Create criterion-driven benchmark targets and a single Makefile entrypoint.

Planned edits:

- Add `criterion` (and, if needed, one allocation helper crate) to
  `[dev-dependencies]` in `Cargo.toml`.
- Register benchmark targets in `Cargo.toml` (`[[bench]]`, `harness = false`).
- Add benchmark source files under `benches/`.
- Add `bench-codec` target in `Makefile` to run codec benchmarks.

Benchmark groups to implement:

- Encode throughput and latency for small and large payloads across default and
  custom codecs.
- Decode throughput and latency for the same matrix.
- Fragmentation overhead benchmark comparing fragmented path vs direct
  unfragmented wrapping for equivalent payloads.
- Allocation baselines for payload wrapping and payload extraction during
  decode.

Stage B acceptance:

- `make bench-codec` executes and emits grouped benchmark output.
- Output includes all roadmap-required benchmark categories.

Go/no-go:

Proceed only if benchmark runtime is within tolerance and output labels are
clear enough for future baseline comparison.

### Stage C: add rstest unit validation for benchmark support

Add unit tests that validate benchmark harness correctness independent of
machine speed.

Planned edits:

- Add `rstest` test modules for benchmark helper logic and workload matrix
  generation.
- Validate small/large payload classification, codec selection coverage,
  fragmentation path selection, and allocation counter reset semantics.

Stage C acceptance:

- Unit tests prove the benchmark harness executes every required case.
- No assertions depend on wall-clock timing.

### Stage D: add rstest-bdd behavioural validation

Add behavioural tests that exercise the benchmark harness as an observable
workflow.

Planned edits:

- `tests/features/codec_performance_benchmarks.feature`
- `tests/fixtures/codec_performance_benchmarks.rs`
- `tests/steps/codec_performance_benchmarks_steps.rs`
- `tests/scenarios/codec_performance_benchmarks_scenarios.rs`
- Module wiring updates in `tests/fixtures/mod.rs`, `tests/steps/mod.rs`, and
  `tests/scenarios/mod.rs`

Behaviour scenarios:

- Running the benchmark world produces encode/decode measurements for small and
  large frames across both codecs.
- Fragmentation overhead ratio is computed and reported.
- Allocation baseline report includes wrap and decode counters.

Stage D acceptance:

- `make test-bdd` passes with the new scenarios.
- Scenarios validate observable benchmark outputs, not raw performance numbers.

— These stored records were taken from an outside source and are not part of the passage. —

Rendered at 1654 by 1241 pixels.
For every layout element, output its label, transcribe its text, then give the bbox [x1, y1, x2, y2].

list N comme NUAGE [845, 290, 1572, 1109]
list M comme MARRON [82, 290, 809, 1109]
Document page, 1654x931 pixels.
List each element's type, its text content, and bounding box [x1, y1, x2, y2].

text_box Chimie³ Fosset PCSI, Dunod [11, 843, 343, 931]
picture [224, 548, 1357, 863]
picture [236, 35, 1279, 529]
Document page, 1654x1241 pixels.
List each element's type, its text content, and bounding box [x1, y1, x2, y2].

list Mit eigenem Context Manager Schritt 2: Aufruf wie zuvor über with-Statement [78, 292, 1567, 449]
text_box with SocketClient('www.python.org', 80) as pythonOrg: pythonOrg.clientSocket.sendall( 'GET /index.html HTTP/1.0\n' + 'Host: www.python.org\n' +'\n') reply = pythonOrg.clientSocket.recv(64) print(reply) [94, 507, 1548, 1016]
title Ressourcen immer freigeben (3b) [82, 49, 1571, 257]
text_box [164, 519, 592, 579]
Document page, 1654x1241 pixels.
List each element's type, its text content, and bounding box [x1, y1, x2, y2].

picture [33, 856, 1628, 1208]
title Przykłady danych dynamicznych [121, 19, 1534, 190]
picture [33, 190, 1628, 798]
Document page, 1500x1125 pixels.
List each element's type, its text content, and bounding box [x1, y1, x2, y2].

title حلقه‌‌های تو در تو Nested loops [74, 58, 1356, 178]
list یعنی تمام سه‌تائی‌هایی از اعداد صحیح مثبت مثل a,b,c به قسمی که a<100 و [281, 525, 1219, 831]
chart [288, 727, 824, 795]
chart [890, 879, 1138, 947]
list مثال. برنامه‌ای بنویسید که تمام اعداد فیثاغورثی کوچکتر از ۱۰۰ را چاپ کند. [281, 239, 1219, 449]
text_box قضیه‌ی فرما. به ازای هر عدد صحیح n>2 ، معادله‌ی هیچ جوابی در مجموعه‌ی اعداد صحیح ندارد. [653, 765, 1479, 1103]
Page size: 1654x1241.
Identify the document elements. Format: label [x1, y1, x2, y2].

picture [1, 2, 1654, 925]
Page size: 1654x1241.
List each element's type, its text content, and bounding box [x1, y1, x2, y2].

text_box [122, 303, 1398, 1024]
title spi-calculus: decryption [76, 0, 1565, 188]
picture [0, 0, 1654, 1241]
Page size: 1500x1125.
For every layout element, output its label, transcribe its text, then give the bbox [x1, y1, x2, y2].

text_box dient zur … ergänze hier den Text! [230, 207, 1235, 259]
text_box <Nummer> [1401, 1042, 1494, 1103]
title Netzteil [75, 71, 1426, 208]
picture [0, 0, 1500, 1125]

### Stage E: documentation and roadmap completion

Record design decisions and update roadmap/documentation after implementation.

Planned edits:

- Update `docs/adr-004-pluggable-protocol-codecs.md` with benchmark design
  decisions, measurement method, and baseline interpretation notes.
- Update `docs/generic-message-fragmentation-and-re-assembly-design.md` if
  fragmentation-overhead criteria are refined.
- Update `docs/users-guide.md` if any library-consumer public interface changes
  occurred; otherwise note explicitly in this ExecPlan that no public API
  change was introduced.
- Mark `9.6.1` and all nested checklist items done in `docs/roadmap.md`.

Stage E acceptance:

- Relevant design docs reflect the chosen benchmark policy.
- Roadmap is updated only after implementation and validation are complete.

### Stage F: full validation, evidence capture, and completion

Run quality gates and benchmark commands with logging as required by project
policy.

Required commands:

<!-- markdownlint-disable MD046 -->
```shell
set -o pipefail; make fmt 2>&1 | tee /tmp/9-6-1-fmt.log
set -o pipefail; make check-fmt 2>&1 | tee /tmp/9-6-1-check-fmt.log
set -o pipefail; make markdownlint 2>&1 | tee /tmp/9-6-1-markdownlint.log
set -o pipefail; make nixie 2>&1 | tee /tmp/9-6-1-nixie.log
set -o pipefail; make lint 2>&1 | tee /tmp/9-6-1-lint.log
set -o pipefail; make test-bdd 2>&1 | tee /tmp/9-6-1-test-bdd.log
set -o pipefail; make test 2>&1 | tee /tmp/9-6-1-test.log
set -o pipefail; make bench-codec 2>&1 | tee /tmp/9-6-1-bench-codec.log
```
<!-- markdownlint-enable MD046 -->

Completion criteria:

- All commands above exit successfully.
- Benchmark logs include encode/decode, fragmentation overhead, and allocation
  baseline sections.
- Documentation and roadmap updates are present and consistent.
- `Progress`, `Decision log`, and `Outcomes and retrospective` sections are
  updated with final evidence and dates.